The violence that erupted in the East Antrim town of Carrickfergus on Saturday night 21 July was the latest episode in internecine UDA feuding.
The violence, on the Castlemara estate in the town, saw up to 150 loyalists confront each other as members of the ‘mainstream’ UDA flooded the area in a show of strength against the breakaway South East Antrim faction.
The mainstream UDA is said to have been reacting to an attack on John Thompson, the representative of the Ulster Political Research Group (UPRG), the political wing of the UDA, in the area.
This attack came after the six mainstream UDA brigadiers imposed a new leadership on the South East Antrim Brigade, which has refused to adhere to the new political path the wider UDA leadership says it is taking, for which the British government has made over £1m available to the organisation.
In the wake of the attack on Thompson, the UDA surrounded the home of the breakaway South East Antrim brigadier Thompson Gilmore and as violence broke out between the factions the PSNI moved in.
As the PSNI attempted to separate the factions, a male member of the force was shot in the back, although he was not seriously injured.
Members of the South East Antrim UDA are being blamed for the shooting and its members have also been blamed for forcing four families of supporters of the mainstream UDA from their homes.

§ PROBLEMS AND TASKS
a: According to the report on the Carrickfergus violence, how much money has the British government made available to the UDA?
b: Continue the report on the UDA feud in Carrickfergus from where it stops.

§ DATA SEGMENT

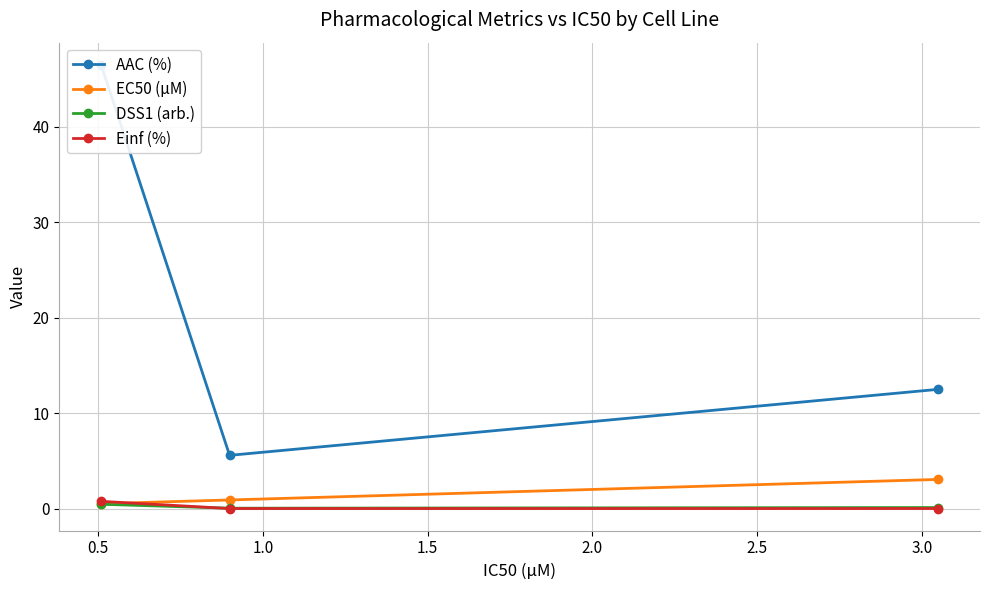

Read the DSS1 (arb.) value at 1.0.

0.1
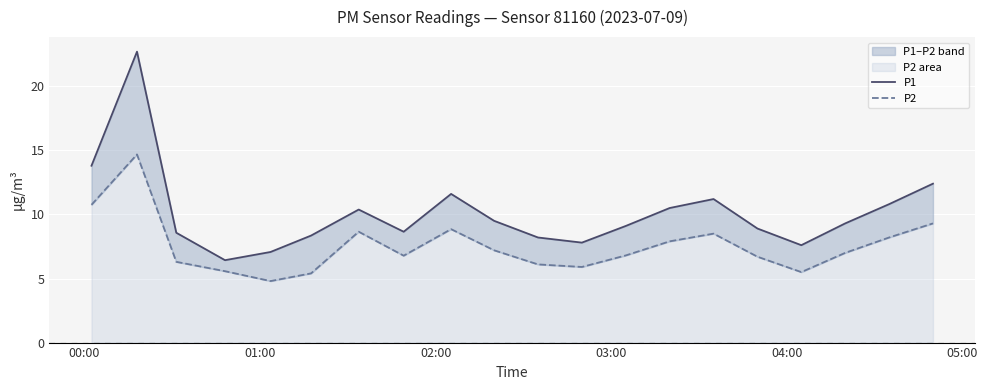

True or false: P2 and P1 cross at least once.

False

§ SOLVED TASKS
a: Over £1m.

b:
In the aftermath of the violence, three men, all from the South East Antrim area, appeared in court. They were Thomas Duff (40), Alan James Tynan (36) and John Rafferty (38).
All three were accused of possessing a crossbow, two batons, three knives and CS Spray.

Taxi drivers threatened
Sinn Féin West Belfast MLA Fra McCann has called for community leaders and politicians to intervene after a number of Black Taxi drivers were among people warned about threats from an organisation calling itself the Protestant Reaction Force, which has been accused of threatening a number of people from the Oldpark and Ardoyne areas of North Belfst last month.
“I am particularly concerned at these threats to taxi drivers who are providing a valuable service to the many many tourists who come to Belfast to explore the political history of the city,” said McCann.
“These sorts of sinister threats not only display a pathetic territorial bigotry but I would have thought would be counterproductive and portray the Protestant community in a negative light.”